Locking rows in PostgreSQL

Someone asked a question today in #postgresql about locking rows for a long running task, where multiple tasks could be updating rows. There is a flag in each row that indicates whether a row has been processed, but not one indicating if it is currently being processed.

One solution is to use advisory locks to mark that we are currently working on a given row. The advantage of this over having a column that indicates it is currently being processed (or mis-using the “processed” column by setting it before we’ve finished building the data) is that if our task that generates the data fails, the lock is released when the session is closed.

So, let’s look at the things we need to make this happen.
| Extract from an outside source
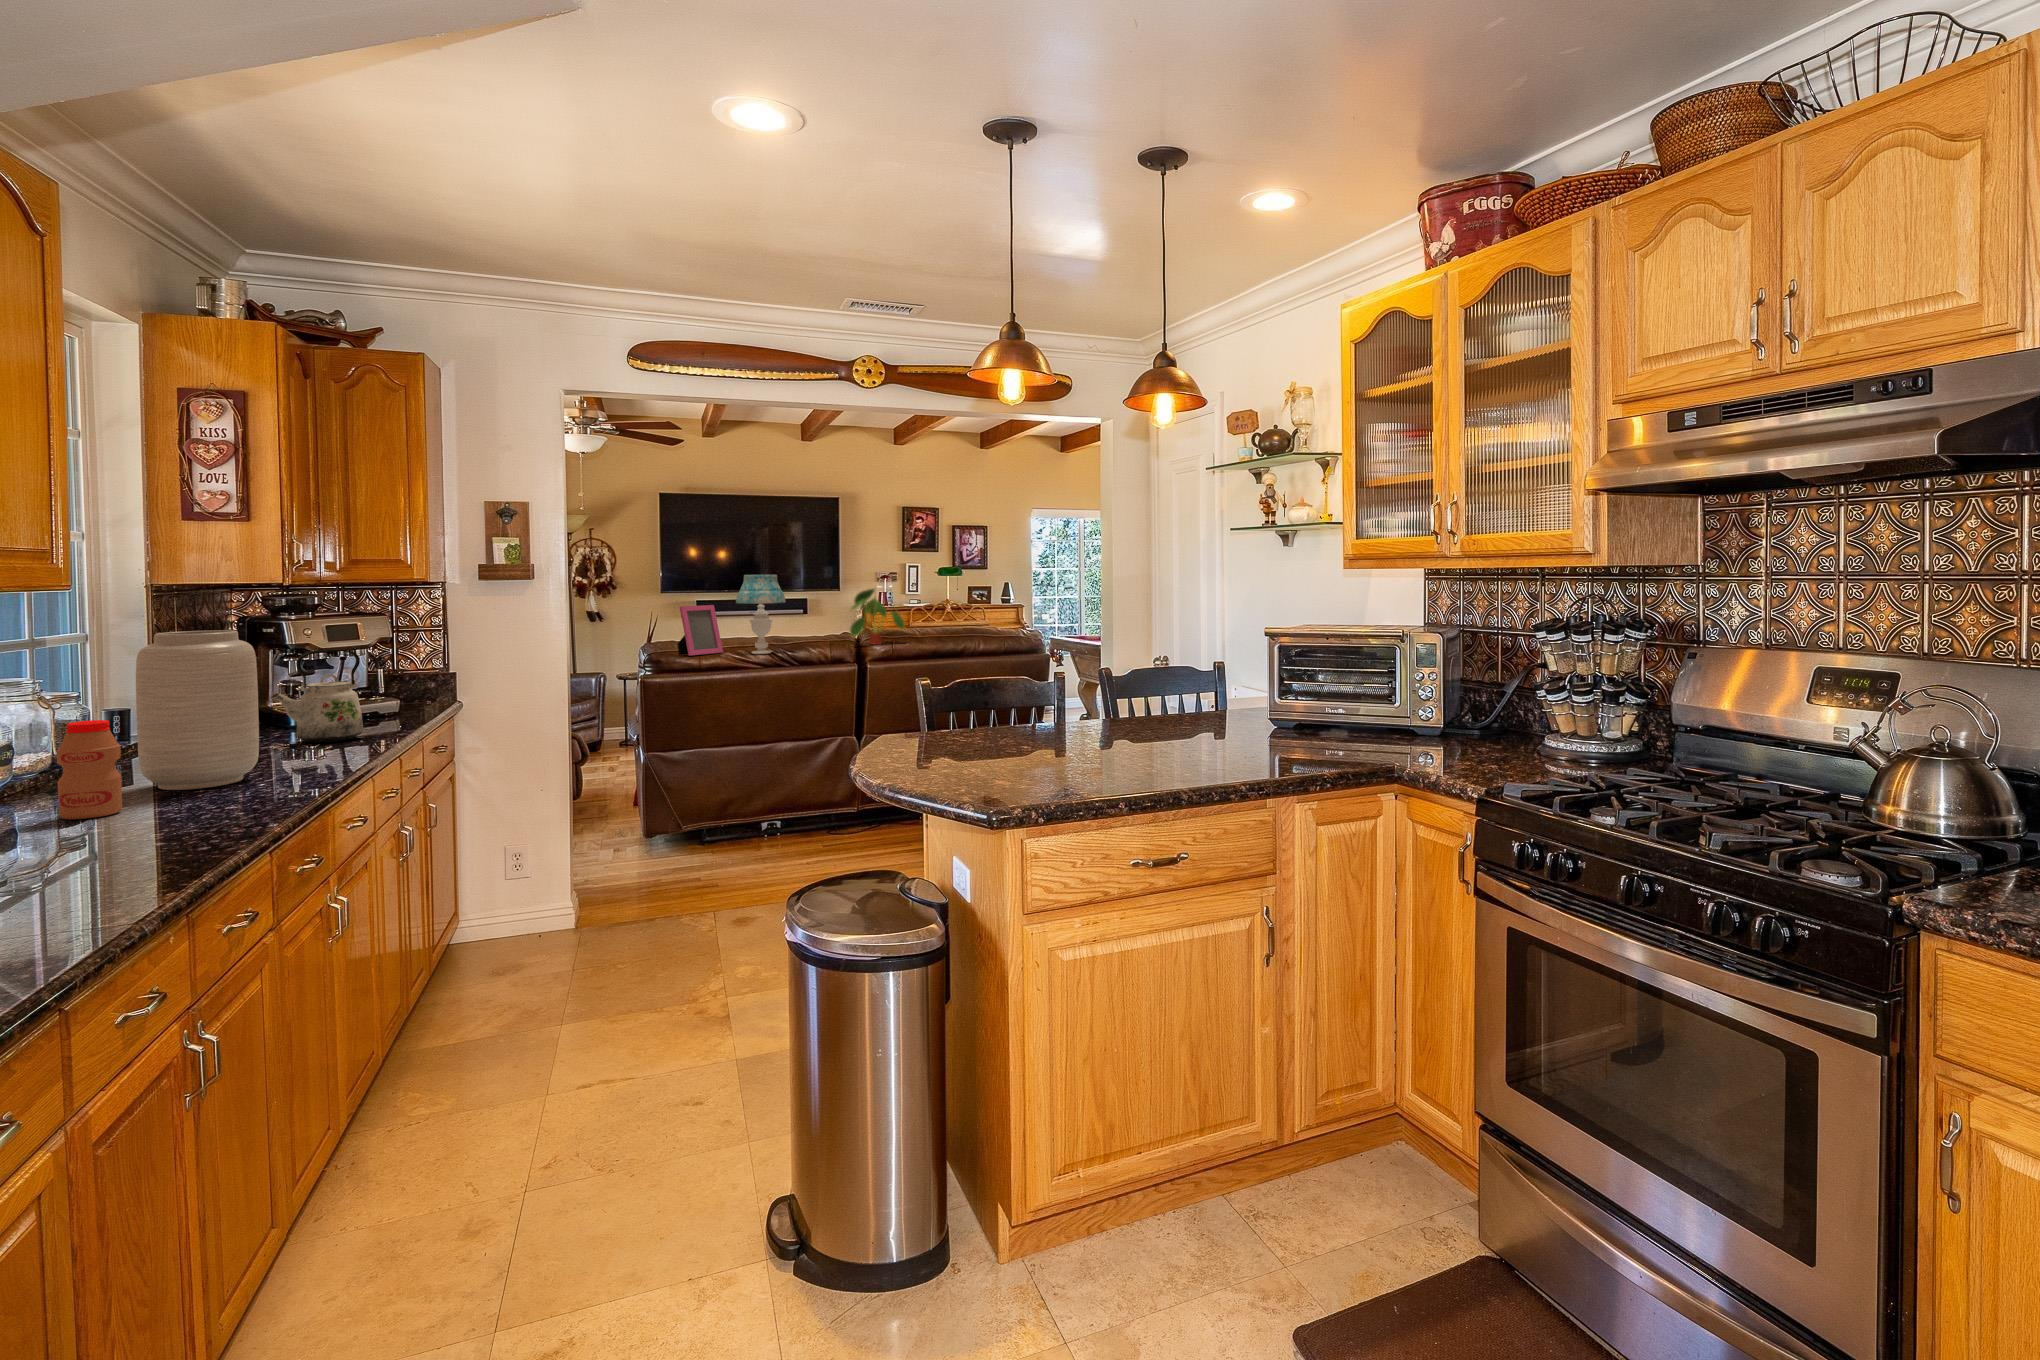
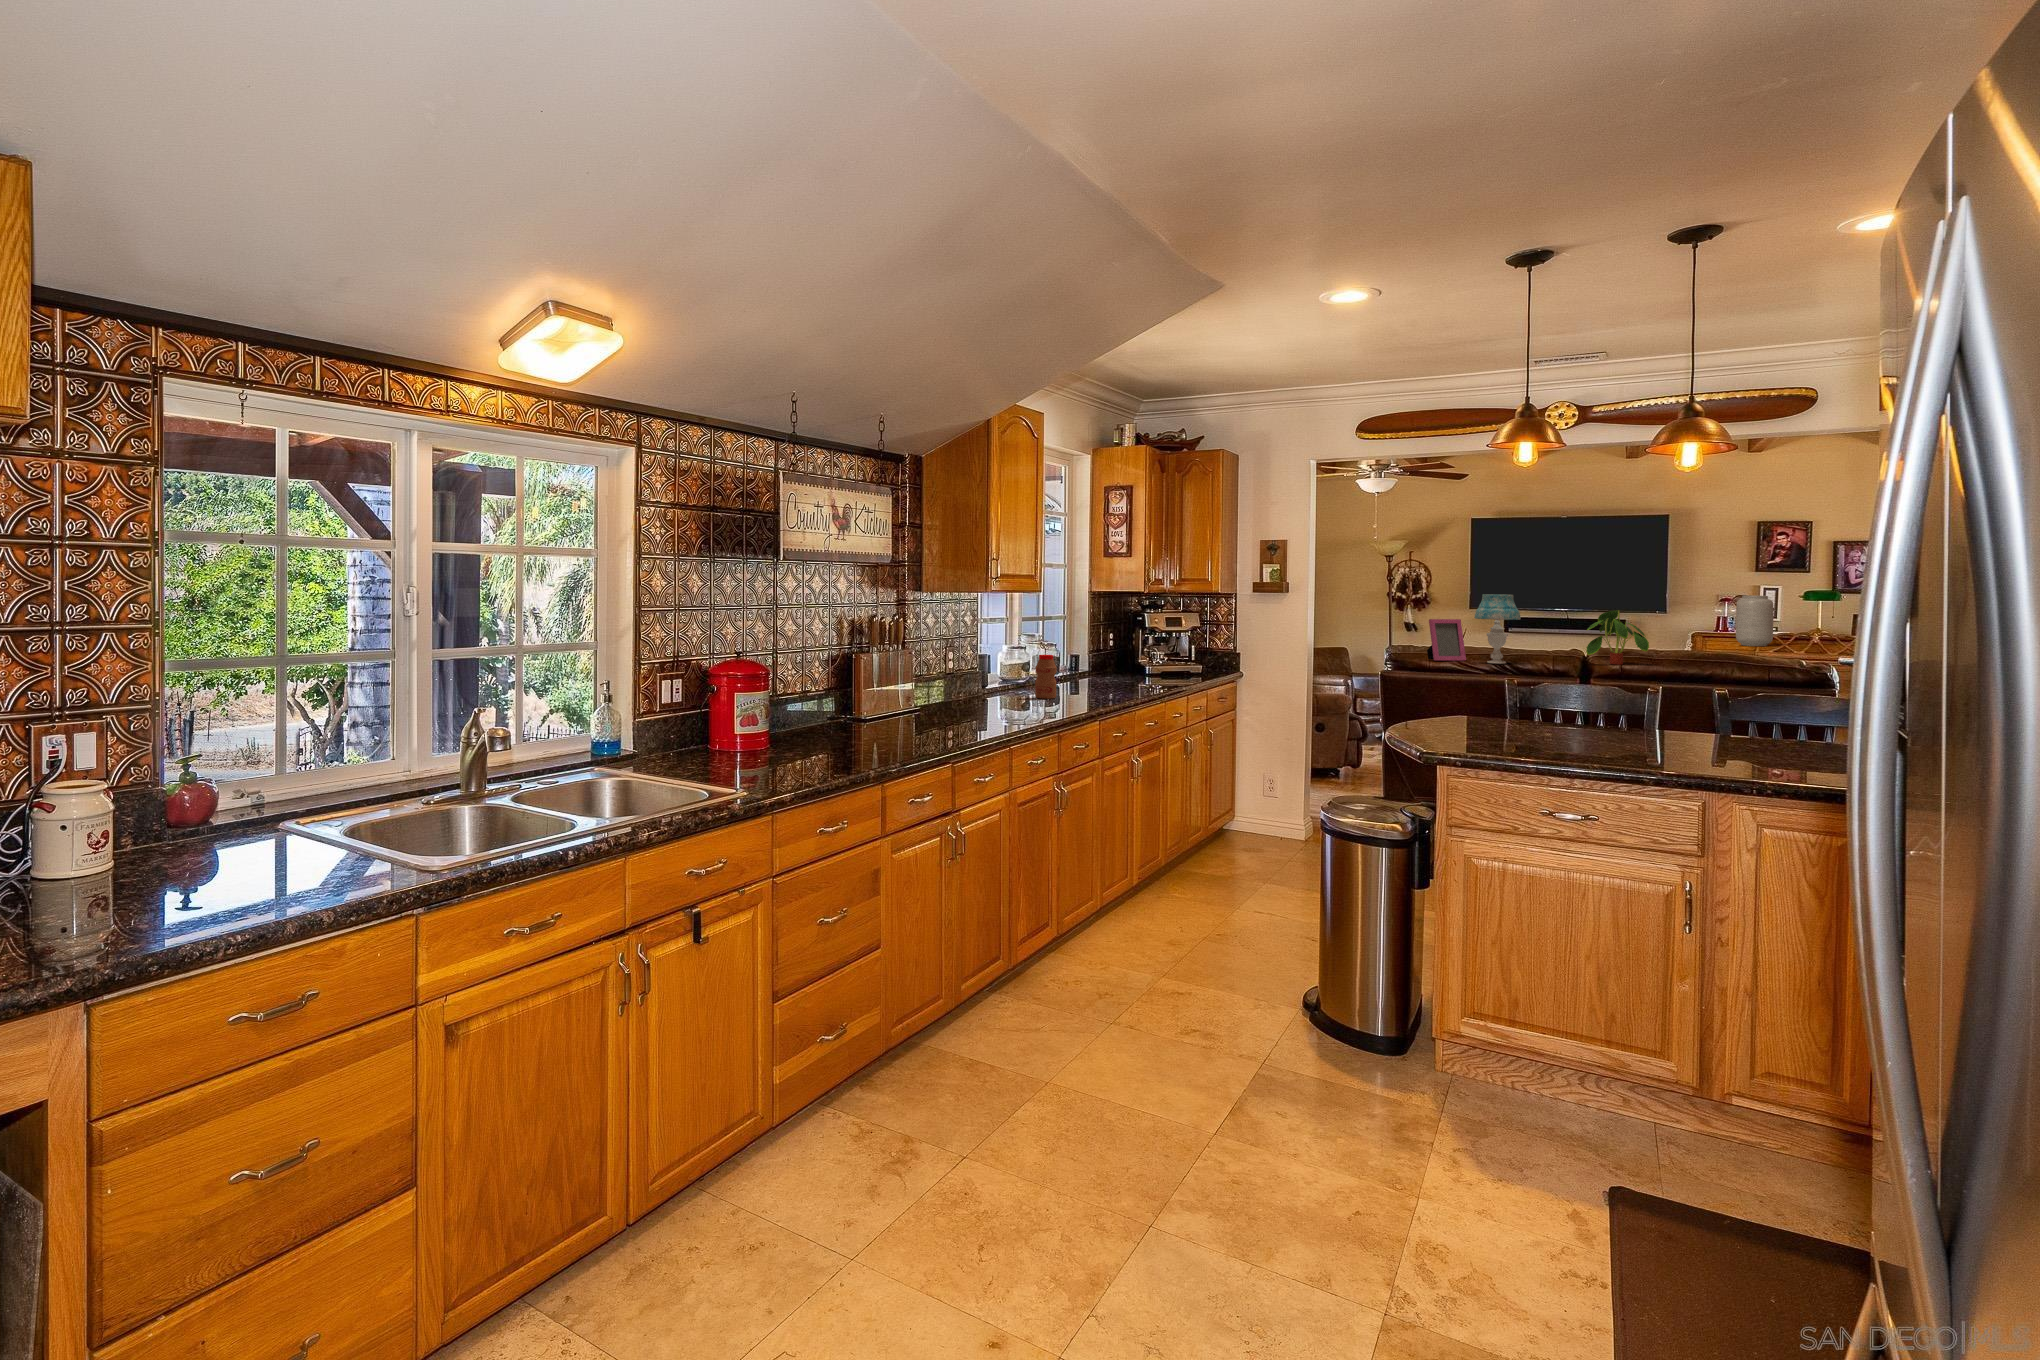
vase: present [136,630,259,790] -> present [1736,595,1774,646]
kettle: present [271,649,364,742] -> none [1130,632,1173,685]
We’ll start with something that represents our long-running process:

CREATE OR REPLACE FUNCTION expensive_operation(INTEGER)
RETURNS JSONB AS $$

  BEGIN
    PERFORM pg_sleep(10);
    RETURN JSONB_BUILD_OBJECT(
        'foo', 'bar',
        'baz', $1
    );
  END;

$$ LANGUAGE plpgsql;

And we need our table to put the tasks in (and some unprocessed rows):

CREATE TABLE tasks (
    id SERIAL PRIMARY KEY,
    processed BOOLEAN DEFAULT FALSE,
    data JSONB
);

INSERT INTO tasks (data) VALUES (NULL), (NULL), (NULL);

Finally, we are ready to process our tasks.

WITH next_task AS (
  SELECT t.id, pg_advisory_lock(t.id)
    FROM (
      SELECT id
        FROM tasks
       WHERE NOT processed
         AND id NOT IN (SELECT objid
                          FROM pg_locks
                         WHERE locktype = 'advisory')
       LIMIT 1
    ) t
)
UPDATE tasks
   SET data = expensive_operation(id),
       processed = true
 WHERE id IN (SELECT id FROM next_task)
   AND NOT processed;

The CTE will get a task.id that has not been processed (and is not currently being processed). It will take an advisory lock on that value, which marks the task as in-progress.

Then, when it has the lock, it performs the expensive operation and updates the data (and the processed status).

I’m not totally sure if the AND NOT processed at the bottom of the query is necessary - it seems to me that there could be a situation where two workers try to get the lock at the same time (and therefore are both asking for the same lock), and one of them gets it. The other one, when it finally gets the lock, would now see that row as processed, and so would not update anything.

I’m happy to see a better way to do this.